NEJM: Tips for handling disclosure of large-scale adverse events
Healthcare organizations should disclose large-scale adverse events, even if patients were not physically harmed by the event, according to an Agency for Healthcare Research and Quality (AHRQ) funded research paper published in the Sept. 2 issue of the New England Journal of Medicine.

Adverse events that affect multiple patients, known as large-scale adverse events (LSAEs) to researchers, are incidents or a series of related incidents that harm or could potentially harm multiple patients. These events, which can result from incompletely sterilized surgical equipment, poor laboratory quality control or equipment malfunctions, are often identified after care has been provided and can affect thousands of patients.

According to Denise M. Dudzinski, PhD, and colleagues from the University of Washington in Seattle, disclosure policies for adverse events that affect individual patients are becoming more common among healthcare organizations, but these policies often fail to address how to disclose LSAEs that could have affected many patients.
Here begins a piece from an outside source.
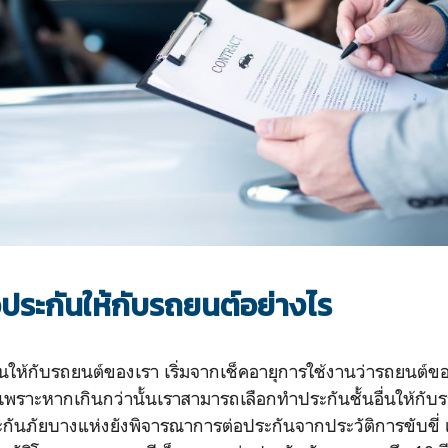
้อประกันให้กับรถยนต์อย่างไร
นให้กับรถยนต์ของเรา เริ่มจากเช็คอายุการใช้งานว่ารถยนต์ขอ
 เพราะหากเกินกว่านั้นเราสามารถเลือกทำประกันชั้นอื่นให้กับ
ะกันภัยบางแห่งยังพิจารณาการต่อประกันจากประวัติการขับขี่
Researchers weighed ethical considerations of whether to disclose such events. For instance, is disclosure ethical if patients were unlikely to have been physically harmed by the event but could be harmed psychologically by the disclosure? The authors reviewed instances in which healthcare institutions disclosed an LSAE and analyzed the method of disclosure and existing disclosure policies.

They concluded that, in most cases, these events should be disclosed and offered these recommendations:

  • Develop an institutional policy: Organizations should have a clear set of procedures for managing the disclosure process, notifying patients and the public, coordinating follow-up diagnostic testing and treatment, and responding to regulatory bodies.
  • Plan for disclosures: Disclosures should be made proactively, unless a strong, ethically justifiable argument can be made not to. The method of disclosure may depend on the event, but patients should be informed personally and all at the same time.
  • Communicate with the public: Organizations should assume that media coverage of an LSAE is inevitable. To build public trust, media responses should demonstrate the organization's commitment to honesty and transparency.
  • Plan for patient follow-up: Organizations should provide follow-up diagnostic testing and treatment to patients affected by the LSAE and address any anxiety caused by the disclosure.

Patients who have suffered physical harm due to an event resulting from a preventable error or system failure should be compensated, according to the researchers.